▶ _GIVEN INSTRUCTION_
Continue the description of the MMIA platform from its last sentence.

▶ _SOURCE EXCERPT_
MultiModal Intent Analysis (MMIA)

MMIA is the first platform for multimodal intent analysis, including state-of-the-art algorithms in multimodal classification, out-of-distribution detection, and clustering for intent analysis in conversational interactions. This repo supports adding datasets, algorithms, and can configure parameters conveniently.

Updates 🔥 🔥 🔥

Date	Announcements
12/2024	🎆 🎆 The first platform for multimodal intent analysis has been released. Refer to the directory MMIA for the dataset and codes.
5/2024	🎆 🎆 An unsupervised multimodal clustering method (UMC) has been released. Refer to the paper UMC.
3/2024	🎆 🎆 A token-level contrastive learning method with modality-aware prompting (TCL-MAP) has been released. Refer to the paper TCL-MAP.
1/2024	🎆 🎆 The first large-scale multimodal intent dataset has been released. Refer to the directory MIntRec2.0 for the dataset and codes. Read the paper -- MIntRec2.0: A Large-scale Benchmark Dataset for Multimodal Intent Recognition and Out-of-scope Detection in Conversations (Published in ICLR 2024).
10/2022	🎆 🎆 The first multimodal intent dataset is published. Refer to the directory MIntRec for the dataset and codes. Read the paper -- MIntRec: A New Dataset for Multimodal Intent Recognition (Published in ACM MM 2022).

Features

MMIA has the following features:

Large in Scale: It contains 4 datasets in total, which are MintRec, MintRec2.0, MELD-DA and IEMOCAP.
Multi-turn & Multi-party Dialogues: For example, MintRec2.0 contains 1,245 dialogues with an average of 12 utterances per dialogue in continuous conversations. Each utterance has an intent label in each dialogue. Each dialogue has at least two different speakers with annotated speaker identities for each utterance.

▶ _GIVEN DATA_

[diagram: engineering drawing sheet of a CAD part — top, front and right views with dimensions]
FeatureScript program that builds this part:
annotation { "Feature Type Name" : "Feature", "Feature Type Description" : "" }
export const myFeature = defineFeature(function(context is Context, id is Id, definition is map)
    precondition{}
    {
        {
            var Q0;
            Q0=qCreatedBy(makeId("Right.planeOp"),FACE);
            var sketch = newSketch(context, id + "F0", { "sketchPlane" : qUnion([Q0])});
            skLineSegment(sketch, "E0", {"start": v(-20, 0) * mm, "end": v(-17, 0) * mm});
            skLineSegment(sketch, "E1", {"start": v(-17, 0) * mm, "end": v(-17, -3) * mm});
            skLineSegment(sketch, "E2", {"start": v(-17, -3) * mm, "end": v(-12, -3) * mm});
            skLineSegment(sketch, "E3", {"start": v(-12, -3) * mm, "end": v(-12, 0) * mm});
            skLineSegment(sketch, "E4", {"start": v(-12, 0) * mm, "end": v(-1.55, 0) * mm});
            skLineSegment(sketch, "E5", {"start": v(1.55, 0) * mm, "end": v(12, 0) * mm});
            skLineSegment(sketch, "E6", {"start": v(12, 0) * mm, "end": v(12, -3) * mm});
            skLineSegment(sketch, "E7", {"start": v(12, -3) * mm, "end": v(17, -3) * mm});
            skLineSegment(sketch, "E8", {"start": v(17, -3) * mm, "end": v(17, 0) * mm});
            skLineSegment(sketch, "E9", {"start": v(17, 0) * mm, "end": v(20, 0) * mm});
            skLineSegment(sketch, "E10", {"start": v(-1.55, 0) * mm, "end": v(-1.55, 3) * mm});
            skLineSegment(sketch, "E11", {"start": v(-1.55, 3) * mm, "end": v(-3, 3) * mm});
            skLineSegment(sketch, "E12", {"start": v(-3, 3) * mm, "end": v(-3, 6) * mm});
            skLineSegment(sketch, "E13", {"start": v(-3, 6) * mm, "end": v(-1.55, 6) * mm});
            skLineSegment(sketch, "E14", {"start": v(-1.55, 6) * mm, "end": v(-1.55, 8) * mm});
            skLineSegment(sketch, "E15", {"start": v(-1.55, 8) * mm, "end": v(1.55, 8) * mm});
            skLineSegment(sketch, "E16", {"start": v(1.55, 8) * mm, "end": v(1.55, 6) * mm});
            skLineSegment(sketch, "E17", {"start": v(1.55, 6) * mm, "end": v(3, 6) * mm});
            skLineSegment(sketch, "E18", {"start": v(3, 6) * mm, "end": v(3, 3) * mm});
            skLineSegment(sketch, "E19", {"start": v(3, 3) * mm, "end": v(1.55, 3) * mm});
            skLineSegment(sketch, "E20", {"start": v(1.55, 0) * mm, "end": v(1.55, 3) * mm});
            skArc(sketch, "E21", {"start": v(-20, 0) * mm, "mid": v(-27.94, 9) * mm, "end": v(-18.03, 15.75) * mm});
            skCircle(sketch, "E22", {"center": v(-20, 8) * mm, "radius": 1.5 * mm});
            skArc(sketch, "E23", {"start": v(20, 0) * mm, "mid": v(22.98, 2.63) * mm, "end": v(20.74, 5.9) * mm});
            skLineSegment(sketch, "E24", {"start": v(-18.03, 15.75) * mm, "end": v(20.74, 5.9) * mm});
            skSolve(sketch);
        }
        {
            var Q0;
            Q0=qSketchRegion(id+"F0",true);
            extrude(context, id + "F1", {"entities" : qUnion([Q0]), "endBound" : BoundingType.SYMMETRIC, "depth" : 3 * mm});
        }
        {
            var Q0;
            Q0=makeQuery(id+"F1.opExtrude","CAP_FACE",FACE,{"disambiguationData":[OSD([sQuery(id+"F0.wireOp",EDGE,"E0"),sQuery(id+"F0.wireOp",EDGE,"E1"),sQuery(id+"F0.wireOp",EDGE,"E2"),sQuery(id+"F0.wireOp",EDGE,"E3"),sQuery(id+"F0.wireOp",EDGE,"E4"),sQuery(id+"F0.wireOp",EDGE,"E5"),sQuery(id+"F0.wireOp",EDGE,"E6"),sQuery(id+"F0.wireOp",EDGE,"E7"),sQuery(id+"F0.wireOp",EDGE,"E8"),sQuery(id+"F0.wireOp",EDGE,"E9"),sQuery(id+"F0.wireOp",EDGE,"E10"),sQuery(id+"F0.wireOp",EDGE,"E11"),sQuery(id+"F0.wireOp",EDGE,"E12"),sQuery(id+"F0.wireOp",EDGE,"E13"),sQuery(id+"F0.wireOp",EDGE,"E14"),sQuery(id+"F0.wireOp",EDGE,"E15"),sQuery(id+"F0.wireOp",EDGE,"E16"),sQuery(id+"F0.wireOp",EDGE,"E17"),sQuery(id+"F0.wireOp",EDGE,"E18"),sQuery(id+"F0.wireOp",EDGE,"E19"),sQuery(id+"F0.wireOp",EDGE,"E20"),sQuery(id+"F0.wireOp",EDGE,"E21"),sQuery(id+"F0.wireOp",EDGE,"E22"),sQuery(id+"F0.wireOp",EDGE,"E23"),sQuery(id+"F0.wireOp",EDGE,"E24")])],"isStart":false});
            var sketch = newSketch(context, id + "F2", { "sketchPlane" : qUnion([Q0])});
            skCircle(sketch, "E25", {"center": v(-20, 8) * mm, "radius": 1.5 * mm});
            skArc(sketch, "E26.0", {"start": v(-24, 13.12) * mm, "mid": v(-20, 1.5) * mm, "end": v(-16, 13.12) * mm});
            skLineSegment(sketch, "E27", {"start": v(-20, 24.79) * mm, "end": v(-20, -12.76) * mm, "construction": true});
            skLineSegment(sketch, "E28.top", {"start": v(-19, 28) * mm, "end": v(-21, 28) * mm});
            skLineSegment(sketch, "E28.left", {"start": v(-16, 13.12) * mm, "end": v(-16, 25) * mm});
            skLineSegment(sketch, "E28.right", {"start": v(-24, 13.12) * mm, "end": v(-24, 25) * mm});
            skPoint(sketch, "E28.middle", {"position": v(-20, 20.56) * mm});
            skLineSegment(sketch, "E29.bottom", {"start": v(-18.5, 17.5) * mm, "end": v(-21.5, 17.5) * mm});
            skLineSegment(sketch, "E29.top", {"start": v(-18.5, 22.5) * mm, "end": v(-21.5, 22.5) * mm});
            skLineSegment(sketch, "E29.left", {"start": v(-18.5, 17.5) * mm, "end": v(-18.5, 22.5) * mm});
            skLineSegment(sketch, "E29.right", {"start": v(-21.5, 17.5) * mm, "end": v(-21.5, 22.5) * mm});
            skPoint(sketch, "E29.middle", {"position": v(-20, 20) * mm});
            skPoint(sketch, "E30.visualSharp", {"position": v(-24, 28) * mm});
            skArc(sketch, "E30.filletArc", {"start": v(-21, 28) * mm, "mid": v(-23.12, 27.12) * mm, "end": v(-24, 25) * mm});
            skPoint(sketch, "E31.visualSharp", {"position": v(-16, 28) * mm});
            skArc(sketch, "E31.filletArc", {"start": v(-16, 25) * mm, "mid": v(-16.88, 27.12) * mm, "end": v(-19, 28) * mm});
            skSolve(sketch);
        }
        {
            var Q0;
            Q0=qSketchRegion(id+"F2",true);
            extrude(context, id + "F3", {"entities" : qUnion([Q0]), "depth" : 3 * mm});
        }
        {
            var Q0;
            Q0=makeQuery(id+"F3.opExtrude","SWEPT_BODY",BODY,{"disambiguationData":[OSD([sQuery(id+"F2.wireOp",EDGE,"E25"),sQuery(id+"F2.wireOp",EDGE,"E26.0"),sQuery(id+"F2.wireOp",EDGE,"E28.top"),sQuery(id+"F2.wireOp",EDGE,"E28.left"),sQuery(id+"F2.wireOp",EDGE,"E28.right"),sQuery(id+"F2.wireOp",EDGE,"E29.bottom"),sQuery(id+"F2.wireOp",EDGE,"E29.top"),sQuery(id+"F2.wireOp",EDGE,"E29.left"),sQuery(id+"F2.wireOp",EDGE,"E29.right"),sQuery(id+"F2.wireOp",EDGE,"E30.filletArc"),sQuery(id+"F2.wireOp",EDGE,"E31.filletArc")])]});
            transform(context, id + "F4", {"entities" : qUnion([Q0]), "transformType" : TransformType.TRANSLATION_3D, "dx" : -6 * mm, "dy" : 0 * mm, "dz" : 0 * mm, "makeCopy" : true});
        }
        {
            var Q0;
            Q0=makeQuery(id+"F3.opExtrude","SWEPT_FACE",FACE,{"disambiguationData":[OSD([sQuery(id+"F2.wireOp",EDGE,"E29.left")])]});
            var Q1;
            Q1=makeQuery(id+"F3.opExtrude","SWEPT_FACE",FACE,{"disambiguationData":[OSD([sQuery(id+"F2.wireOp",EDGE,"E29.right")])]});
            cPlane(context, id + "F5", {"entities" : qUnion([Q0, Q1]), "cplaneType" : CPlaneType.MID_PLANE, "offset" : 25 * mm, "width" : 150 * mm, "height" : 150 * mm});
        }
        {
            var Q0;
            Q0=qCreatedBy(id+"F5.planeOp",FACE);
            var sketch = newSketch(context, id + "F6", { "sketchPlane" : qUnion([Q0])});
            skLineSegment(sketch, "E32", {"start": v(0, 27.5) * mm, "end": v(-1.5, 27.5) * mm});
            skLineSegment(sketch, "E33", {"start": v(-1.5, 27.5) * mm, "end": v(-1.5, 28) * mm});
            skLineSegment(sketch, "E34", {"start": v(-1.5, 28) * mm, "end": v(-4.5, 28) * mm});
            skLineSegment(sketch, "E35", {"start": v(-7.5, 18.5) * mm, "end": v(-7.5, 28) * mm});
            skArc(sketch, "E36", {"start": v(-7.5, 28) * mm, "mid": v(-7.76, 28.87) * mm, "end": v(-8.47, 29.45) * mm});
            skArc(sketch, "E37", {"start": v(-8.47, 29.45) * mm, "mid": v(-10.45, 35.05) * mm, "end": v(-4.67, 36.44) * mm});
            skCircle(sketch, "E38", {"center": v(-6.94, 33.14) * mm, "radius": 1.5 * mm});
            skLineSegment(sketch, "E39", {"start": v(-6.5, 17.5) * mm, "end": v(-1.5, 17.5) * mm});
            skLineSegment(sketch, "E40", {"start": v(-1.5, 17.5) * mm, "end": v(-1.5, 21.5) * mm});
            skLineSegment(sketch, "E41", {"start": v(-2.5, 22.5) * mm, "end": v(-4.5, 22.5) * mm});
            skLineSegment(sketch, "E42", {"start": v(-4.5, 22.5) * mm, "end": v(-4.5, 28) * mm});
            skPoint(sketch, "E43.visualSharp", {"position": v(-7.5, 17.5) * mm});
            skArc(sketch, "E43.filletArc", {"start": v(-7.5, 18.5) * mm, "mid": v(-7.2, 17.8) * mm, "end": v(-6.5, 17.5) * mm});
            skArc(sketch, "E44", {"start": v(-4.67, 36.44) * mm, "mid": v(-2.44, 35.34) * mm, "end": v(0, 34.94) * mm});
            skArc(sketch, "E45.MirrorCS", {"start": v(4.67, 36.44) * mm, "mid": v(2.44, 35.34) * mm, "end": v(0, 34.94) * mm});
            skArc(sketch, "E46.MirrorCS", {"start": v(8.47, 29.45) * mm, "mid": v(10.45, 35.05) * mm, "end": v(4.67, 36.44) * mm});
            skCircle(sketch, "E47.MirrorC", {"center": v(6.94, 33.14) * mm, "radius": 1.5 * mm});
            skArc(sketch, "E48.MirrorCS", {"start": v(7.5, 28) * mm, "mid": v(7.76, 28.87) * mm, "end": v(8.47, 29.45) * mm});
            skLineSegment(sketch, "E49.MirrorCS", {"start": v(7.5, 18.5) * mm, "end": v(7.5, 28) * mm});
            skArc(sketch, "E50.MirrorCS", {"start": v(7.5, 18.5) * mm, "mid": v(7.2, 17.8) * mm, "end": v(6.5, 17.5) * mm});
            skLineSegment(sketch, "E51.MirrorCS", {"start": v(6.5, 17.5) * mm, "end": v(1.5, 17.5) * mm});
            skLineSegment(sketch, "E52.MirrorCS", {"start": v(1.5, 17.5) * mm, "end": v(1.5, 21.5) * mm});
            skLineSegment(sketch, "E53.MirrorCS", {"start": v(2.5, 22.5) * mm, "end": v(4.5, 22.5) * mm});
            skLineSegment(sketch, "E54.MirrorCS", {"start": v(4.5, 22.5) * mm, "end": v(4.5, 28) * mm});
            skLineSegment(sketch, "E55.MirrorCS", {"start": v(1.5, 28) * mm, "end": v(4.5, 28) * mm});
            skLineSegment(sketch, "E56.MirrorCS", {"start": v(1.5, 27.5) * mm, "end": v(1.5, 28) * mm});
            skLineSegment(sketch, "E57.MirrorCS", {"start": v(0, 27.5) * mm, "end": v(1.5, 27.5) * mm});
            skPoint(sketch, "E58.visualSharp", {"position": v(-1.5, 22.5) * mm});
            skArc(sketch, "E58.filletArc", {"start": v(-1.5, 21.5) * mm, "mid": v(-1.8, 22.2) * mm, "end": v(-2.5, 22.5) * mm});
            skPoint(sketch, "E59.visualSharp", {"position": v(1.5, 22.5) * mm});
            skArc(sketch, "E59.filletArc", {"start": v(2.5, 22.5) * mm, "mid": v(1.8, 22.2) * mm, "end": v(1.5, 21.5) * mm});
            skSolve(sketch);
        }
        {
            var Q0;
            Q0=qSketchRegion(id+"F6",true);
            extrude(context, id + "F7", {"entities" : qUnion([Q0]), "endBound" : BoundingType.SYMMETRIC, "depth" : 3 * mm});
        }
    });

▶ _RESPONSE TO THIS EXERCISE_
Out-of-distribution Detection: As real-world dialogues are in the open-world scenarios as suggested in TEXTOIR, we further include an OOD tag for detecting those utterances that do not belong to any of existing intent classes. They can be used for out-of-distribution detection and improve system robustness.

Datasets

Here we provide the details of the datasets in MMIA. You can download the datasets from the following links.

Datasets	Source
MintRec	Paper
MintRec2.0	Paper
MELD-DA	Paper
IEMOCAP-DA	Paper

Integrated Models

Here we provide the details of the models in MMIA.

Model Name	Source	Published
MULT	Paper / Code	ACL 2019
MAG_BERT	Paper / Code	ACL 2020
MCN	Paper / Code	CVPR 2020
CC	Paper / Code	AAAI 2021
MMIM	Paper / Code	EMNLP 2021
sccl	Paper / Code	NAACL 2021
USNID	Paper / Code	IEEE TKDE 2023
SDIF	Paper / Code	ICASSP 2024
TCL_MAP	Paper / Code	AAAI 2024
UMC	Paper / Code	ACL 2024

Results

Please refer to the results for the detailed results of the models in MMIA.

Quick start

Use anaconda to create Python environment

conda create --name MMIA python=3.9
conda activate MMIA

Install PyTorch (Cuda version 11.2)

conda install pytorch torchvision torchaudio cudatoolkit=11.3 -c pytorch

Clone the MMIA repository.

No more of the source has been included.